Lowering Out-of-Pocket Costs for Patients
PBMs ensure patients and their doctors have visibility into drug prices based on the individual’s specific drug benefit at the time of their visit. This enables informed decision-making by the provider and patient and this tool has been shown to save patients $80 on average per prescription.
Increasingly, plans are also offering programs that allow discounts negotiated from drug makers to be passed on to patients at the pharmacy counter. These programs are growing in popularity, and currently provide savings for nearly 20 million patients.
Ensuring Patient Safety
PBMs help prevent 100 million medication errors each year by checking for potentially dangerous drug interactions and sharing this information with doctors, pharmacists and patients.
Increasing Patient Access
PBMs build national networks of pharmacies to provide employees convenient access to fill their prescriptions at a pharmacy near them or through a mail-order option. PBMs work directly with their networks of pharmacies to ensure the highest clinical standards and the lowest costs.

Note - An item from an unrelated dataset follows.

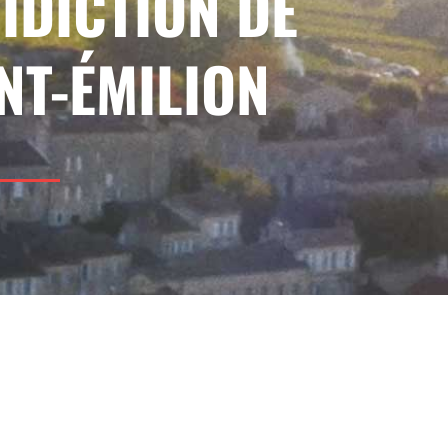
IDICTION DE
NT-ÉMILION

Helping Manage Chronic Conditions & Increase Adherence
Research has shown that between $100 and $300 billion in avoidable health care costs have been attributed to nonadherence to prescription drugs in the US annually, representing 3 percent to 10 percent of total US health care costs. PBMs help to improve drug therapy and adherence. For example, for diabetes patients they are helping to prevent some 480,000 heart failures and 230,000 incidents of kidney disease each year.
The real problem: high and rising drug prices
While PBMs help to shelter consumers from rising drug costs, the prices are set and raised exclusively by drug manufacturers. As Congress and the Administration consider policies to help ease patient costs, they should first look to address the root of the issue: the high and rising prices set by drug companies, and their abuse of the patent and regulatory systems that enable them to artificially set – and raise – prices. We hope that Congress will focus on solutions that tackle the root of high drug prices in order to achieve long term solutions and lower costs for patients.
Policy Solutions
CAPD encourages Congress to implement practical policies that empower patients and ease their out-of-pocket burden as well as put an end to system abuses that keep prices artificially high. Doing so will support a competitive marketplace that increases access and affordability for patients – and supports lowering costs across the entire healthcare system.
With a focus on patient affordability, CAPD supports policy changes that would allow patients to have zero-dollar copays on medicines that treat chronic conditions prior to meeting their deductible, as well as expanding access to patient-specific cost information to consumers and providers at the time of prescribing. We encourage the greater use of value-based payments and policies that increase generic utilization. Lastly, CAPD urges policymakers to put an end to brand drug makers’ gamesmanship that distorts the market and contributes to higher prices. To this end, we support the prompt assertion of patents, allowing biosimilar manufacturers to begin resolving patent issues prior to approval, and preventing restricted access programs from delaying timely generic competition.
CAPD once again thanks the Committee for holding this important hearing, and for the opportunity to comment today. We are committed to working with Congress and other stakeholders to find solutions that will meaningfully lower prescription drug prices for all Americans.
About CAPD
CAPD is a diverse group of employers, unions, public sector employees and retirees and the pharmacy benefit managers (PBMs) they partner with to provide more affordable prescription drug coverage for millions of Americans.